I am not even sure what can trigger such acknowledgement and exposure. Even the meddling in US elections has not triggered the United States enough, although at least something is happening.

After this acknowledgement happens, you need a very robust policy of containment. There is no other choice.

People walking near Red Square in Moscow, Russia. (Hadas Parush/Flash90)

Some money flows have to be stopped; some people have to be kicked out of your country, or even stripped of their Western citizenship. There must be much stricter anti-money laundering and due diligence of companies, and auditors should hire Russian or Georgian or Chinese translators to look into the background of people trying to buy assets in the West.

Security services have to have a major say in any strategic purchase related to security, defense or the national interest.

And then obviously there should be more funds for independent investigative reporters. I am friends with an organization called the Organized Crime and Corruption Reporting Project (OCCRP). They tell me that to train one proper investigative journalist and to keep him safe and to keep him protected from libel suits, you have to have a budget of about $300,000 a year, maybe $400,000.

If your readers care about Israel, about keeping it democratic, there should definitely be some civil society efforts

When societies start investing in investigative journalism like that, that’s when the job will be done. And it can’t be one investigative journalist. You have to have dozens.

If your readers care about Israel, about keeping it democratic, there should definitely be some civil society efforts, some donations, some Kickstarters. Ultimately people should understand that this will hit them back in terms of their own welfare and their access to democratic institutions, but ultimately even economically.

It could happen in very unexpected ways. Your child could end up in a war with Syria, or some conflict instigated by Russia somewhere in the world. In a way this is a repetition of the 1930s. No one thought that events in Nazi Germany would have any repercussions for the United States. But then the country ended up fighting the Germans when it was too late.

Could this covert Russian influence constitute a factor in a future Israeli war?

The West is like a small clean lake, or relatively clean lake, in the middle of a swamp. And the floodgates have been opened

What people in general in the West should understand is that the West and NATO are now becoming a minority force in the world; the power of the United States is declining. These large authoritarian states are taking over if not the world then at least Eurasia, countries like China and Malaysia that are not going to become democratic any time soon. The richer they get, the more authoritarian and the more aggressive and expansionist they become.

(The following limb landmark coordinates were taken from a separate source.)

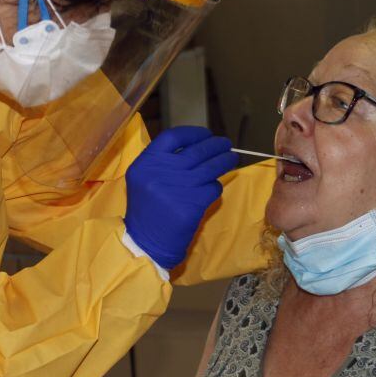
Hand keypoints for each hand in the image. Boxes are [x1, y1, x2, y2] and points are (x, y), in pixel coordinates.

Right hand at [124, 126, 237, 269]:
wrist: (146, 243)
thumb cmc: (147, 210)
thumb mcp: (144, 180)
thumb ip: (164, 161)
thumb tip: (198, 145)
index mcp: (145, 164)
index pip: (173, 137)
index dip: (193, 133)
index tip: (206, 134)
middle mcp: (160, 173)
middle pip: (196, 151)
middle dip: (216, 146)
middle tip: (226, 145)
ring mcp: (177, 188)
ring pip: (210, 168)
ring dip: (224, 161)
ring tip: (231, 160)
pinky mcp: (192, 205)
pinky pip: (213, 188)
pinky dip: (215, 187)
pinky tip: (211, 189)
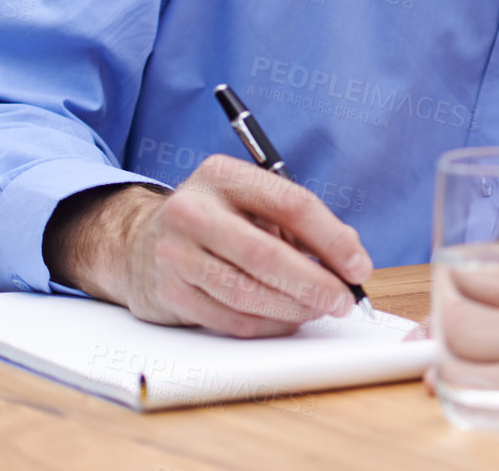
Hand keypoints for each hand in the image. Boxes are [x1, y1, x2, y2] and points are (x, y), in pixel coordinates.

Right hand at [43, 155, 372, 336]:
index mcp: (223, 175)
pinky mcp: (167, 293)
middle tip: (344, 300)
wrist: (139, 242)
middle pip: (266, 255)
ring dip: (294, 308)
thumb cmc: (217, 220)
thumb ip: (301, 225)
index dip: (333, 240)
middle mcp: (192, 211)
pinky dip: (268, 324)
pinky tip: (287, 319)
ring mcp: (174, 254)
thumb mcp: (253, 202)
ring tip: (320, 309)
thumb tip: (350, 259)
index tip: (359, 267)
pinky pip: (230, 318)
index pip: (291, 205)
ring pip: (248, 293)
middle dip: (316, 283)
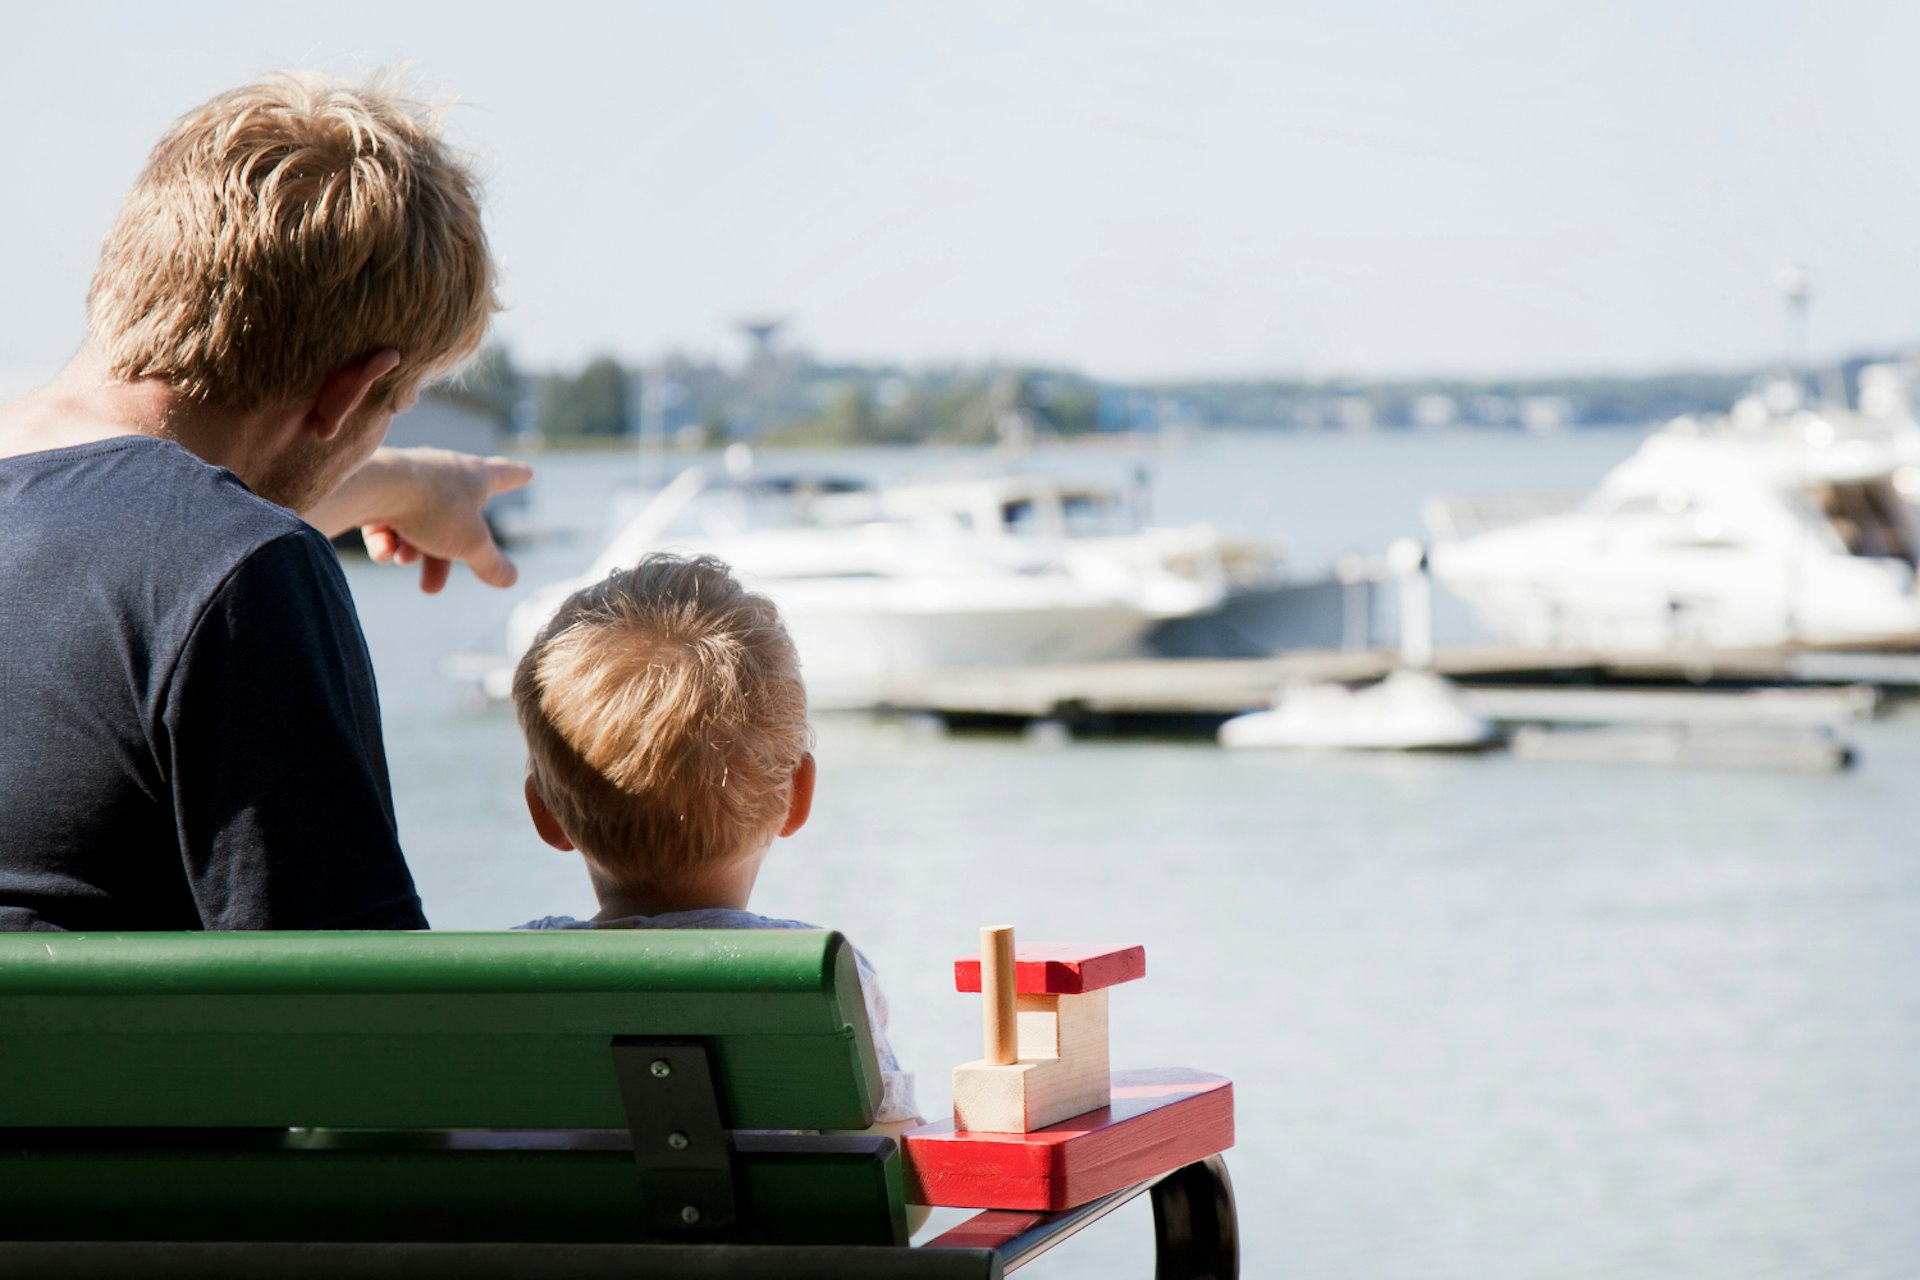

Democratic countries are becoming like an oasis in the desert. A better metaphor is that the West is like a small clean lake, or relatively clean lake, in the middle of a swamp. And the floodgates have been opened. It’s not like the small lake will clean up the swamp. It’s the other way around. So unless you close the doors and put some filters in place, you will be taken over as a swamp as well.

It won’t be easy. Consumption in the West will have to be scaled back from those money flows from Eurasia. Some industries will have to suffer, especially those that benefit from gas and oil contracts, as well as lobbyists, PR people, lawyers, all offshore accountants and real estate people. They will have to suffer; they will not make as much money.

But the society as a whole will benefit and be able to hold on to its values, like due diligence and good governance.

In terms of Israel specifically, if this does not happen, then I think the NATO alliance will be marginalized and might have to be involved in conflicts it doesn’t want. And then Israel will be much more on its own against its foes, and might not receive as much American help as it might hope to in such circumstances.

So all this has direct security implications for Israel as a society, and Israel as a state, unfortunately.